• _TASK PROMPT_: Go line by line through the entries below and copy those containing the string "hair".

• _Items from a data source_:

------------

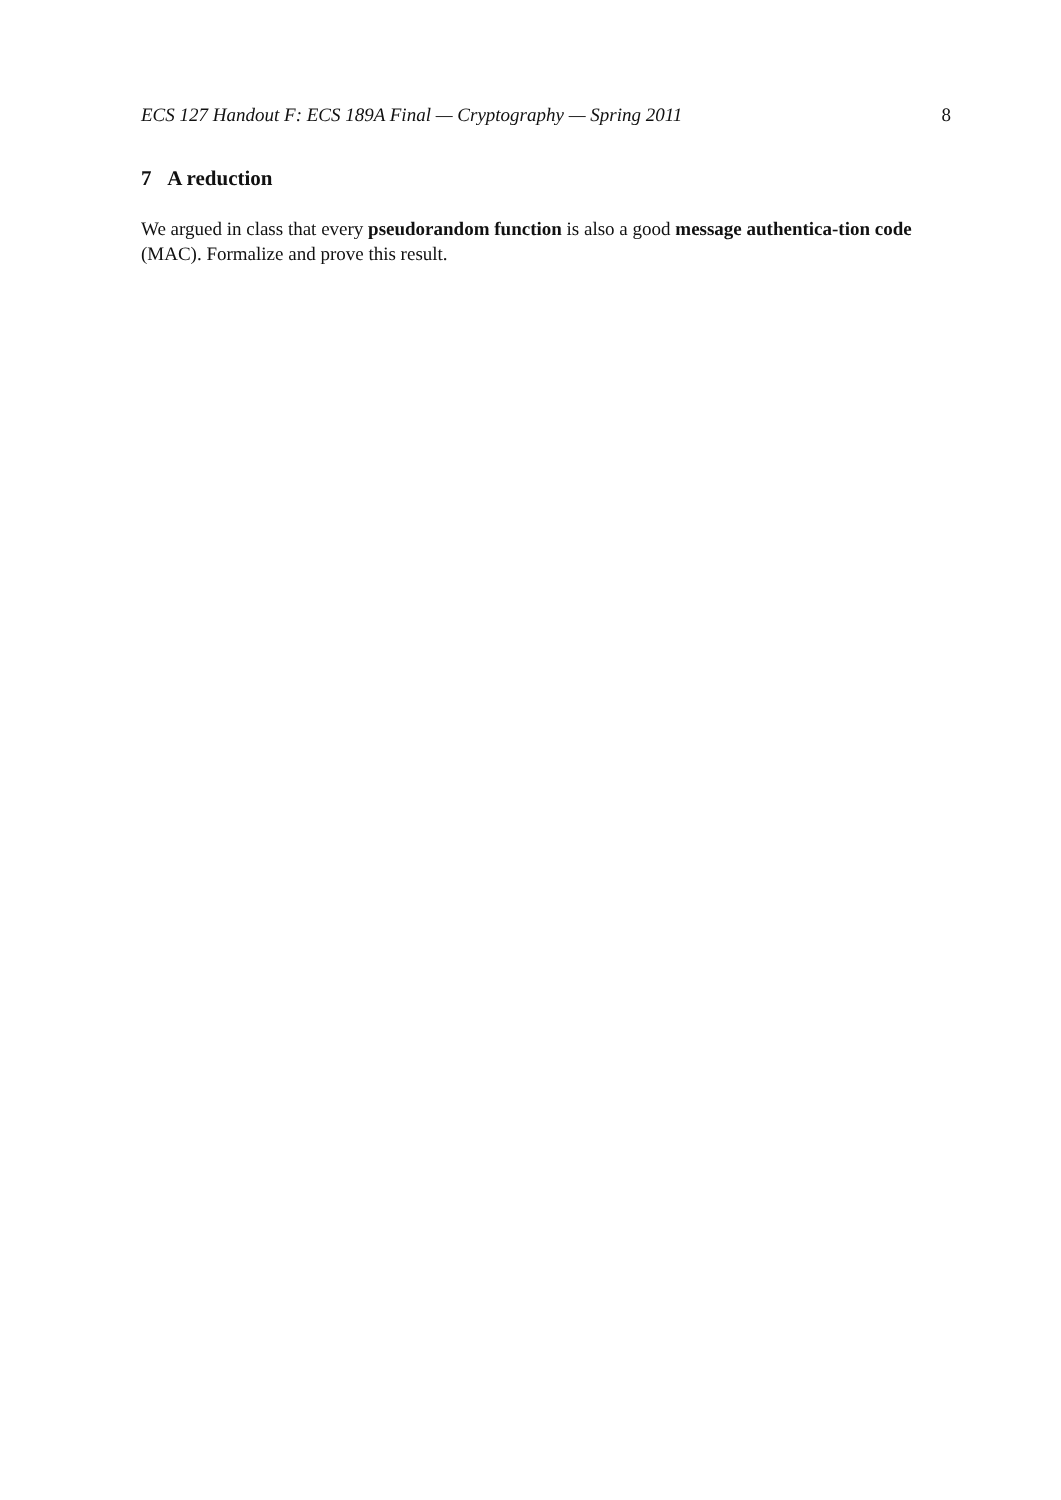ECS 127 Handout F: ECS 189A Final — Cryptography — Spring 2011 8
7 A reduction
We argued in class that every pseudorandom function is also a good message authentica-tion code (MAC). Formalize and prove this result.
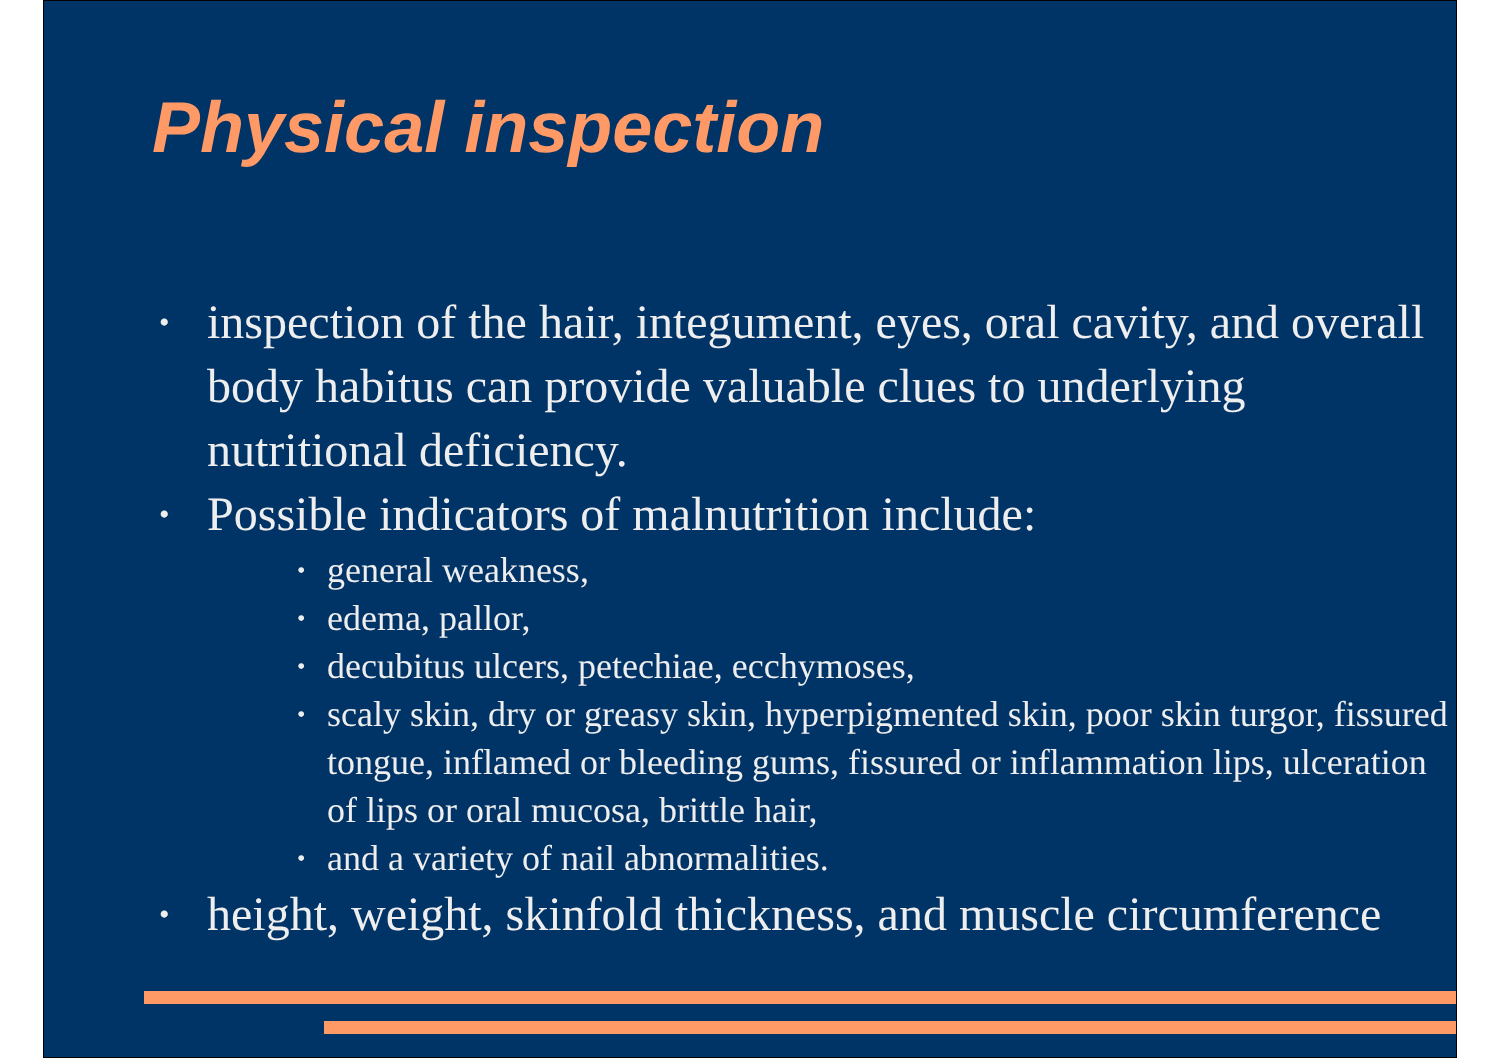Physical inspection
• inspection of the hair, integument, eyes, oral cavity, and overall body habitus can provide valuable clues to underlying nutritional deficiency.
• Possible indicators of malnutrition include:
• general weakness,
• edema, pallor,
• decubitus ulcers, petechiae, ecchymoses,
• scaly skin, dry or greasy skin, hyperpigmented skin, poor skin turgor, fissured tongue, inflamed or bleeding gums, fissured or inflammation lips, ulceration of lips or oral mucosa, brittle hair,
• and a variety of nail abnormalities.
• height, weight, skinfold thickness, and muscle circumference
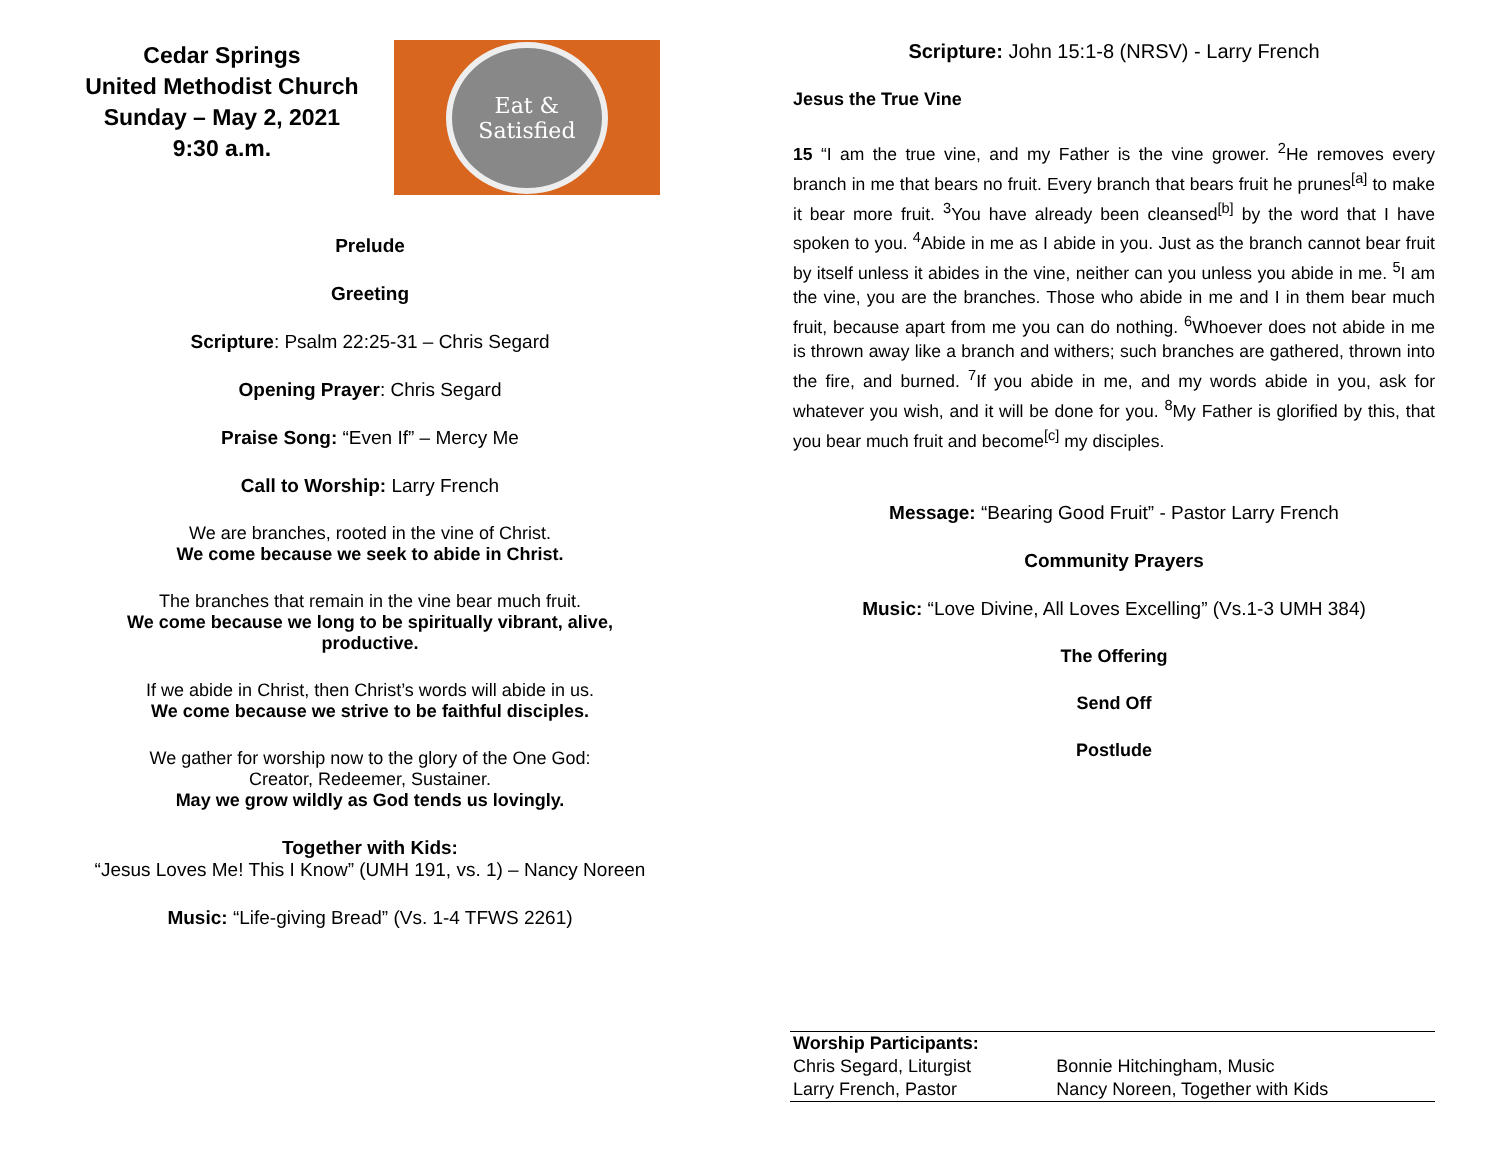Cedar Springs
United Methodist Church
Sunday – May 2, 2021
9:30 a.m.
Eat & Satisfied
Prelude
Greeting
Scripture: Psalm 22:25-31 – Chris Segard
Opening Prayer: Chris Segard
Praise Song: “Even If” – Mercy Me
Call to Worship: Larry French
We are branches, rooted in the vine of Christ.
We come because we seek to abide in Christ.
The branches that remain in the vine bear much fruit.
We come because we long to be spiritually vibrant, alive, productive.
If we abide in Christ, then Christ’s words will abide in us.
We come because we strive to be faithful disciples.
We gather for worship now to the glory of the One God:
Creator, Redeemer, Sustainer.
May we grow wildly as God tends us lovingly.
Together with Kids:
“Jesus Loves Me! This I Know” (UMH 191, vs. 1) – Nancy Noreen
Music: “Life-giving Bread” (Vs. 1-4 TFWS 2261)
Scripture: John 15:1-8 (NRSV) - Larry French
Jesus the True Vine
15 “I am the true vine, and my Father is the vine grower. <sup>2</sup>He removes every branch in me that bears no fruit. Every branch that bears fruit he prunes<sup>[a]</sup> to make it bear more fruit. <sup>3</sup>You have already been cleansed<sup>[b]</sup> by the word that I have spoken to you. <sup>4</sup>Abide in me as I abide in you. Just as the branch cannot bear fruit by itself unless it abides in the vine, neither can you unless you abide in me. <sup>5</sup>I am the vine, you are the branches. Those who abide in me and I in them bear much fruit, because apart from me you can do nothing. <sup>6</sup>Whoever does not abide in me is thrown away like a branch and withers; such branches are gathered, thrown into the fire, and burned. <sup>7</sup>If you abide in me, and my words abide in you, ask for whatever you wish, and it will be done for you. <sup>8</sup>My Father is glorified by this, that you bear much fruit and become<sup>[c]</sup> my disciples.
Message: “Bearing Good Fruit” - Pastor Larry French
Community Prayers
Music: “Love Divine, All Loves Excelling” (Vs.1-3 UMH 384)
The Offering
Send Off
Postlude
| Worship Participants: | |
| Chris Segard, Liturgist | Bonnie Hitchingham, Music |
| Larry French, Pastor | Nancy Noreen, Together with Kids |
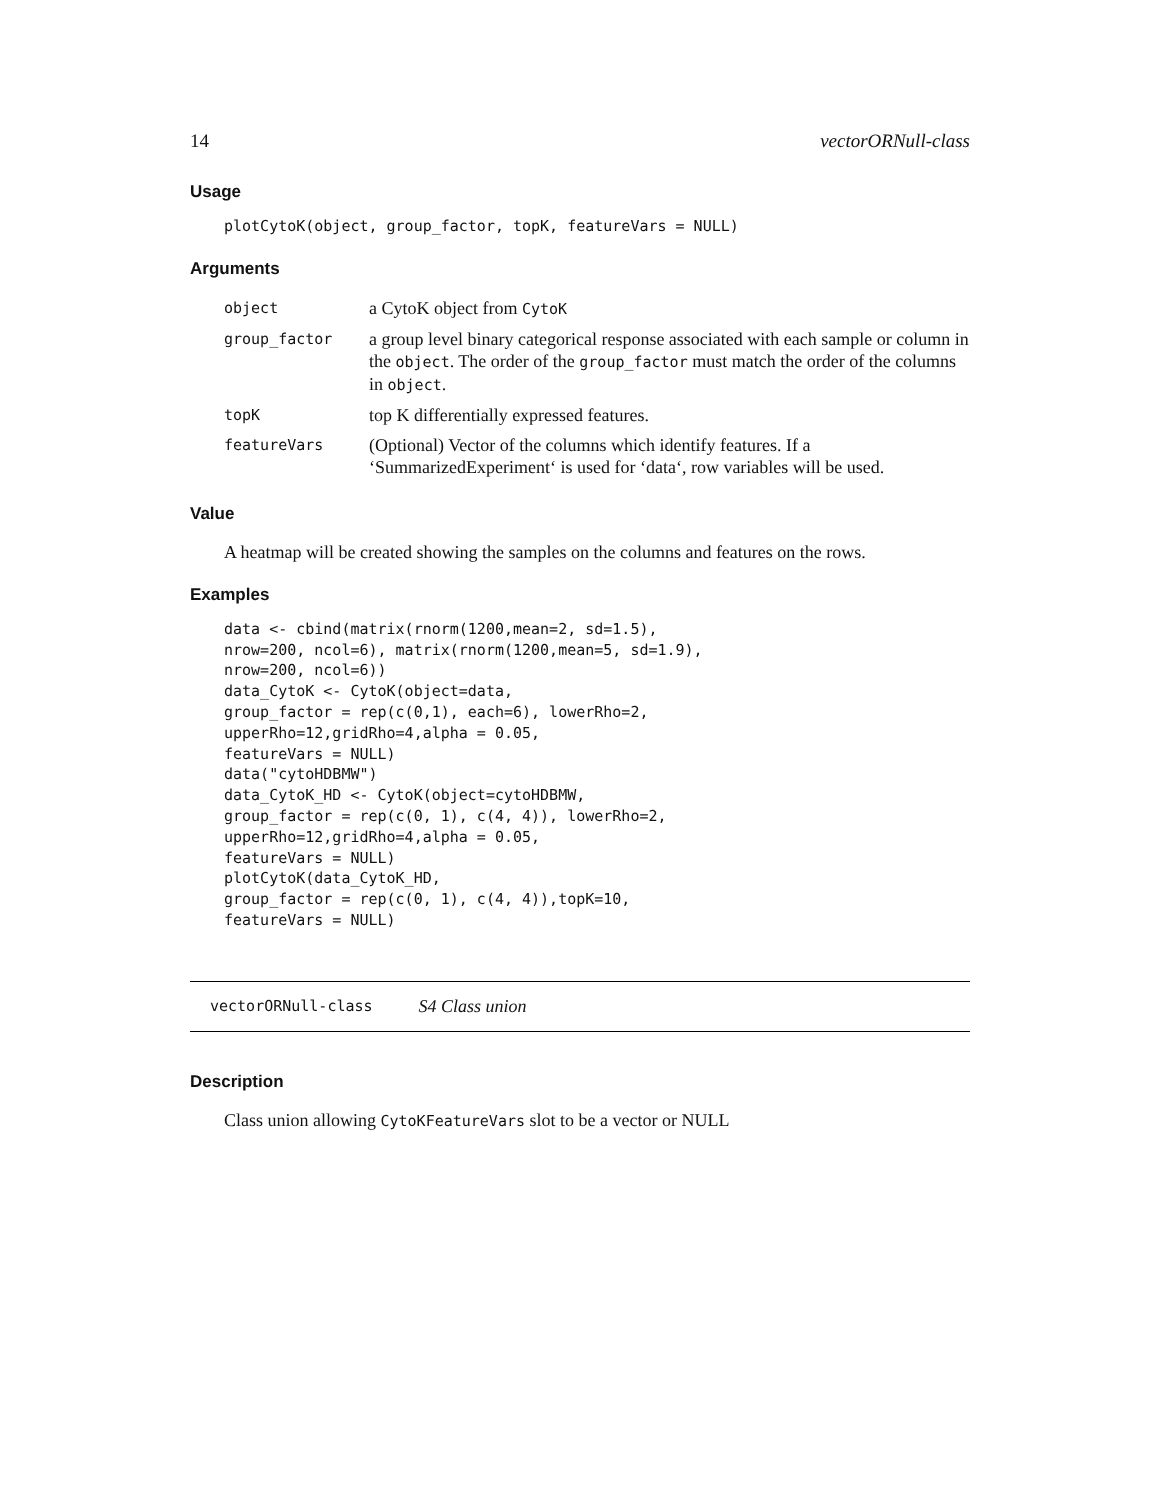14 vectorORNull-class
Usage
plotCytoK(object, group_factor, topK, featureVars = NULL)
Arguments
| object | a CytoK object from CytoK |
| group_factor | a group level binary categorical response associated with each sample or column in the object . The order of the group_factor must match the order of the columns in object . |
| topK | top K differentially expressed features. |
| featureVars | (Optional) Vector of the columns which identify features. If a ‘SummarizedExperiment‘ is used for ‘data‘, row variables will be used. |
Value
A heatmap will be created showing the samples on the columns and features on the rows.
Examples
data <- cbind(matrix(rnorm(1200,mean=2, sd=1.5),
nrow=200, ncol=6), matrix(rnorm(1200,mean=5, sd=1.9),
nrow=200, ncol=6))
data_CytoK <- CytoK(object=data,
group_factor = rep(c(0,1), each=6), lowerRho=2,
upperRho=12,gridRho=4,alpha = 0.05,
featureVars = NULL)
data("cytoHDBMW")
data_CytoK_HD <- CytoK(object=cytoHDBMW,
group_factor = rep(c(0, 1), c(4, 4)), lowerRho=2,
upperRho=12,gridRho=4,alpha = 0.05,
featureVars = NULL)
plotCytoK(data_CytoK_HD,
group_factor = rep(c(0, 1), c(4, 4)),topK=10,
featureVars = NULL)
vectorORNull-class S4 Class union
Description
Class union allowing CytoKFeatureVars slot to be a vector or NULL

------------

• _WRITTEN SOLUTION_:
• inspection of the hair, integument, eyes, oral cavity, and overall body habitus can provide valuable clues to underlying nutritional deficiency.
• scaly skin, dry or greasy skin, hyperpigmented skin, poor skin turgor, fissured tongue, inflamed or bleeding gums, fissured or inflammation lips, ulceration of lips or oral mucosa, brittle hair,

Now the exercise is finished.